• [DESCRIPTION OF THE TASK]: Copy word for word the lines starting at the one that contains "pour Leganés dans un transfert imminent." and ending at the one that contains "تصمیم گیری برای", including both. Leave the pictures out.

BEGIN RECORD EXTRACTS

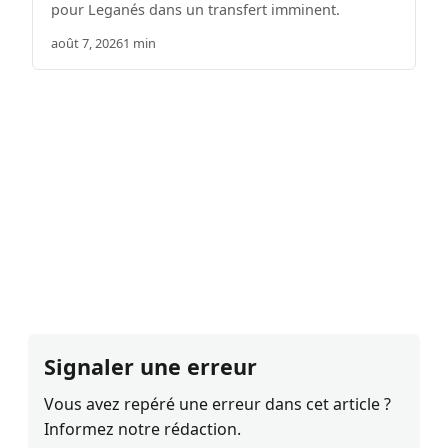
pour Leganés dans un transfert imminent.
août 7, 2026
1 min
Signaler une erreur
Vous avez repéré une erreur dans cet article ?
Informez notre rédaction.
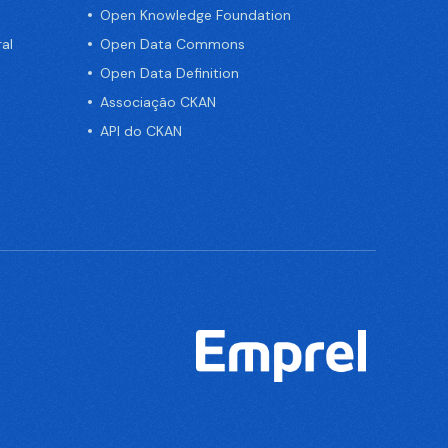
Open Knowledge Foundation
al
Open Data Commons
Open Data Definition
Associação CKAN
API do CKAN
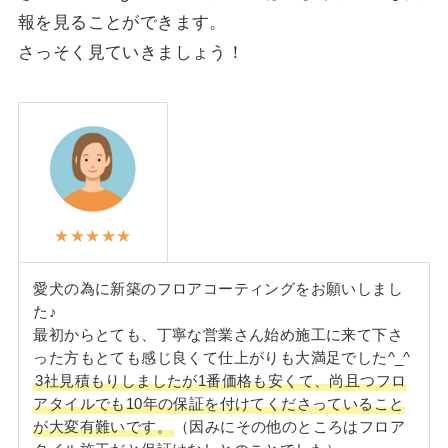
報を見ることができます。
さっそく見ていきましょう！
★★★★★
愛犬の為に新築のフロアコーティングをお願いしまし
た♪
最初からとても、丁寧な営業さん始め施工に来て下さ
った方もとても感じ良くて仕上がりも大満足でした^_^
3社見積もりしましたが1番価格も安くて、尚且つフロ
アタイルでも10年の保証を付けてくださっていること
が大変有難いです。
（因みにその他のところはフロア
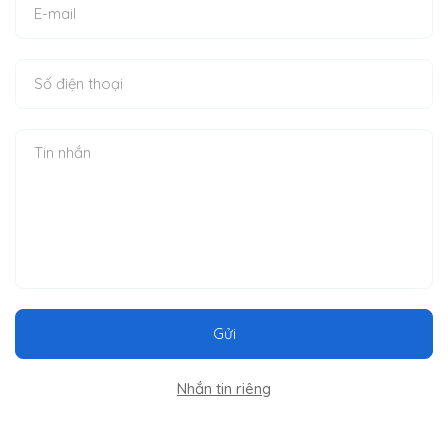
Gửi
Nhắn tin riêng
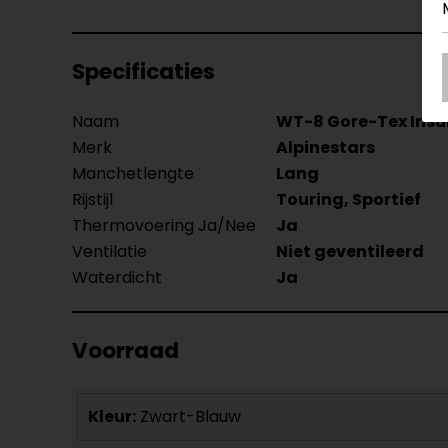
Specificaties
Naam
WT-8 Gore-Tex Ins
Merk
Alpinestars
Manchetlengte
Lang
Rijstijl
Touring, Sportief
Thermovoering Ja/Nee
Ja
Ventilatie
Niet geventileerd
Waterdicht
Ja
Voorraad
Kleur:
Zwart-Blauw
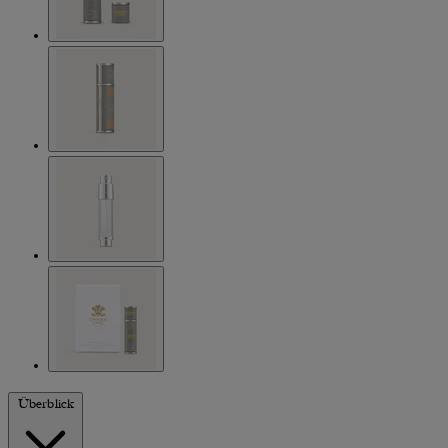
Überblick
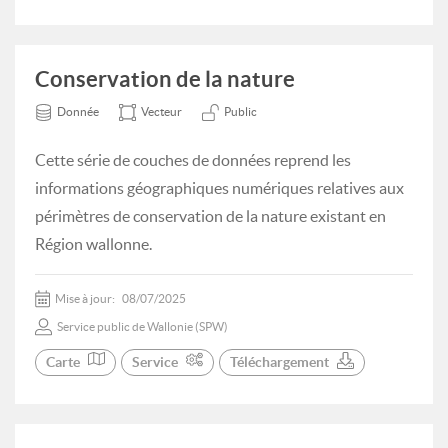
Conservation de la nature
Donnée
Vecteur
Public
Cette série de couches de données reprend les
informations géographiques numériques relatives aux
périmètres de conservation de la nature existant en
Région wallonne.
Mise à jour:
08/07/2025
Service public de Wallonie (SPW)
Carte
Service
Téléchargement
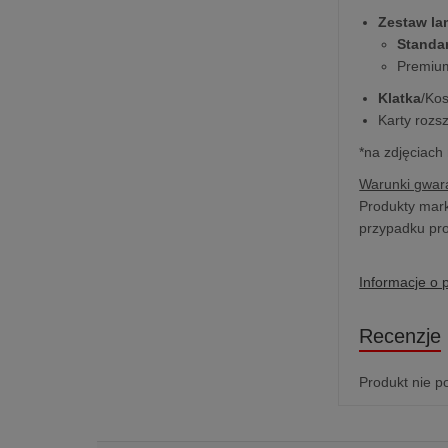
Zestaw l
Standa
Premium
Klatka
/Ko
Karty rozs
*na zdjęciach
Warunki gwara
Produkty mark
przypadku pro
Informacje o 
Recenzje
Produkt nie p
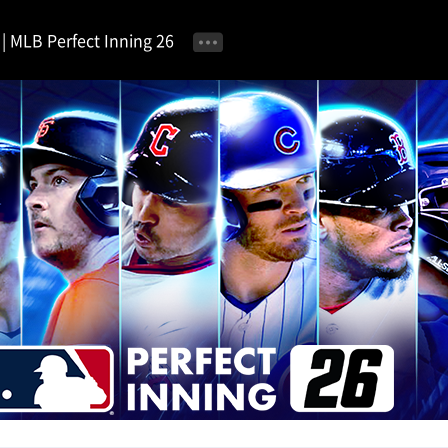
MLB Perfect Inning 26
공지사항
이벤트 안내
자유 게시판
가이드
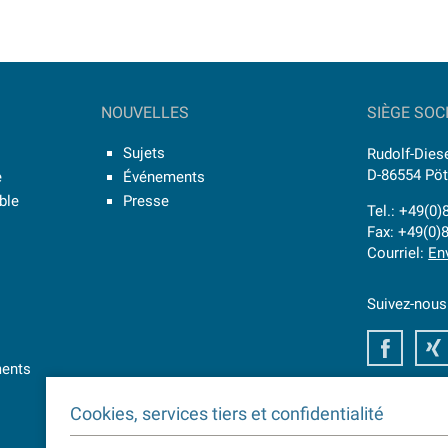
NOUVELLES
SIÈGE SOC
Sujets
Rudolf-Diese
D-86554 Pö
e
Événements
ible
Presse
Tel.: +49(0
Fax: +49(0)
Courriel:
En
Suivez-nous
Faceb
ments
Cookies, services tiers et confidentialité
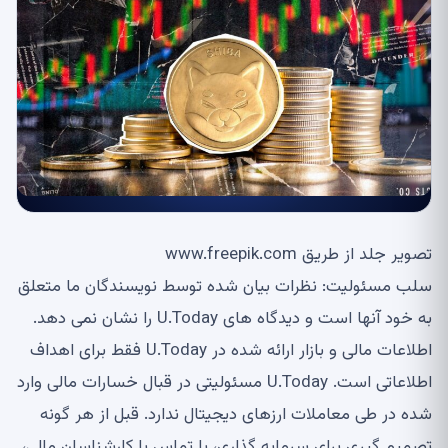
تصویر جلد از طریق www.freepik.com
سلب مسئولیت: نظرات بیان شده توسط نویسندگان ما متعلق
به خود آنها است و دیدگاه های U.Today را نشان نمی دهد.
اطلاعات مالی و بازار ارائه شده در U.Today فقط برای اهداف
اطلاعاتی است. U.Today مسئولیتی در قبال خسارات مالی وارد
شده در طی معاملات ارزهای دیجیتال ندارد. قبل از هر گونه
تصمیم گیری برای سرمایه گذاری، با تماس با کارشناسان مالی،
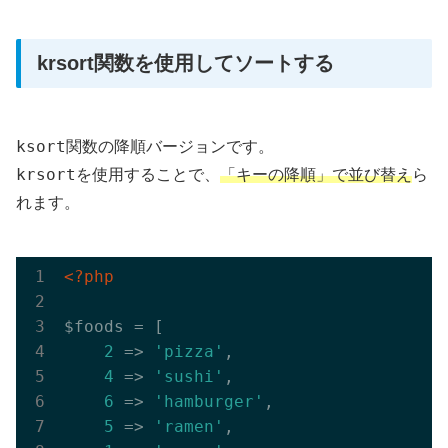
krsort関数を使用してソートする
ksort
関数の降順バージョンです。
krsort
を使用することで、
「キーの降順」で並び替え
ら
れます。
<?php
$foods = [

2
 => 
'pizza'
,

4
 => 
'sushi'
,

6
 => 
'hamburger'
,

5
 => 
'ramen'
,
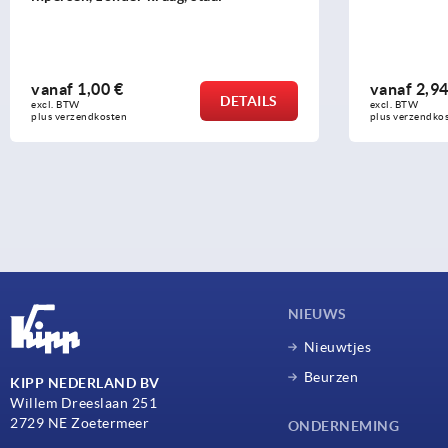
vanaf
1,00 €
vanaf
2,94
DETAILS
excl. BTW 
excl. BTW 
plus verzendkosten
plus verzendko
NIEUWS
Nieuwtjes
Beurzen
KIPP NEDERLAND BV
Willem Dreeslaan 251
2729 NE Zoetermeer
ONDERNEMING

END RECORD EXTRACTS
BEGIN RECORD EXTRACTS

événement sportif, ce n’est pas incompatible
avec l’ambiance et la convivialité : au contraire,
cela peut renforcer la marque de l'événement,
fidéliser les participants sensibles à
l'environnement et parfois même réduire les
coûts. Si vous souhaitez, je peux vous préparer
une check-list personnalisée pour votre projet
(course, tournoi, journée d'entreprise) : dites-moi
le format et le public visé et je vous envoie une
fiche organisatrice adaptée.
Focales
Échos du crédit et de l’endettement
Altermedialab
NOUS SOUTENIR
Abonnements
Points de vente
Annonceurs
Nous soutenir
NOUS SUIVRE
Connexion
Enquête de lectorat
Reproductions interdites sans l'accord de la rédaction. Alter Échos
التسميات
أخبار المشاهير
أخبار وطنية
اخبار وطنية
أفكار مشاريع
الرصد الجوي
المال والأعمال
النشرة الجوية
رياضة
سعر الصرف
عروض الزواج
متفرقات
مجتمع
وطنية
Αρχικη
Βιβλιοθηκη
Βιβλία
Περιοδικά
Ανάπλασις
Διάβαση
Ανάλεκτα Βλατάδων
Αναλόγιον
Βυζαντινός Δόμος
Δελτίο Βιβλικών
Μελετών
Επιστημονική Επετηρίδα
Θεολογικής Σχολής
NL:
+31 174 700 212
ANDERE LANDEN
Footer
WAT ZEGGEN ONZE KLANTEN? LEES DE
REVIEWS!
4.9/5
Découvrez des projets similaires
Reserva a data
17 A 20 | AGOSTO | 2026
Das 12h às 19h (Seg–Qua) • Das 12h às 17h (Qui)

END RECORD EXTRACTS

• [YOUR RESPONSE]:
pour Leganés dans un transfert imminent.
août 7, 2026
1 min
Signaler une erreur
Vous avez repéré une erreur dans cet article ?
Informez notre rédaction.
Open Knowledge Foundation
al
Open Data Commons
Open Data Definition
Associação CKAN
API do CKAN
報を見ることができます。
さっそく見ていきましょう！
★★★★★
愛犬の為に新築のフロアコーティングをお願いしまし
た♪
最初からとても、丁寧な営業さん始め施工に来て下さ
った方もとても感じ良くて仕上がりも大満足でした^_^
3社見積もりしましたが1番価格も安くて、尚且つフロ
アタイルでも10年の保証を付けてくださっていること
が大変有難いです。
（因みにその他のところはフロア
Gửi
Nhắn tin riêng
Specificaties
Naam
WT-8 Gore-Tex Ins
Merk
Alpinestars
Manchetlengte
Lang
Rijstijl
Touring, Sportief
Thermovoering Ja/Nee
Ja
Ventilatie
Niet geventileerd
Waterdicht
Ja
Voorraad
Kleur:
Zwart-Blauw
Überblick
Conservation de la nature
Donnée
Vecteur
Public
Cette série de couches de données reprend les
informations géographiques numériques relatives aux
périmètres de conservation de la nature existant en
Région wallonne.
Mise à jour:
08/07/2025
Service public de Wallonie (SPW)
Carte
Service
Téléchargement
Zestaw l
Standa
Premium
Klatka
/Ko
Karty rozs
*na zdjęciach
Warunki gwara
Produkty mark
przypadku pro
Informacje o 
Recenzje
Produkt nie p
MLB Perfect Inning 26
공지사항
이벤트 안내
자유 게시판
가이드
NOUVELLES
SIÈGE SOC
Sujets
Rudolf-Diese
D-86554 Pö
e
Événements
ible
Presse
Tel.: +49(0
Fax: +49(0)
Courriel:
En
Suivez-nous
Faceb
ments
Cookies, services tiers et confidentialité
تصویر جلد از طریق www.freepik.com
سلب مسئولیت: نظرات بیان شده توسط نویسندگان ما متعلق
به خود آنها است و دیدگاه های U.Today را نشان نمی دهد.
اطلاعات مالی و بازار ارائه شده در U.Today فقط برای اهداف
اطلاعاتی است. U.Today مسئولیتی در قبال خسارات مالی وارد
شده در طی معاملات ارزهای دیجیتال ندارد. قبل از هر گونه
تصمیم گیری برای سرمایه گذاری، با تماس با کارشناسان مالی،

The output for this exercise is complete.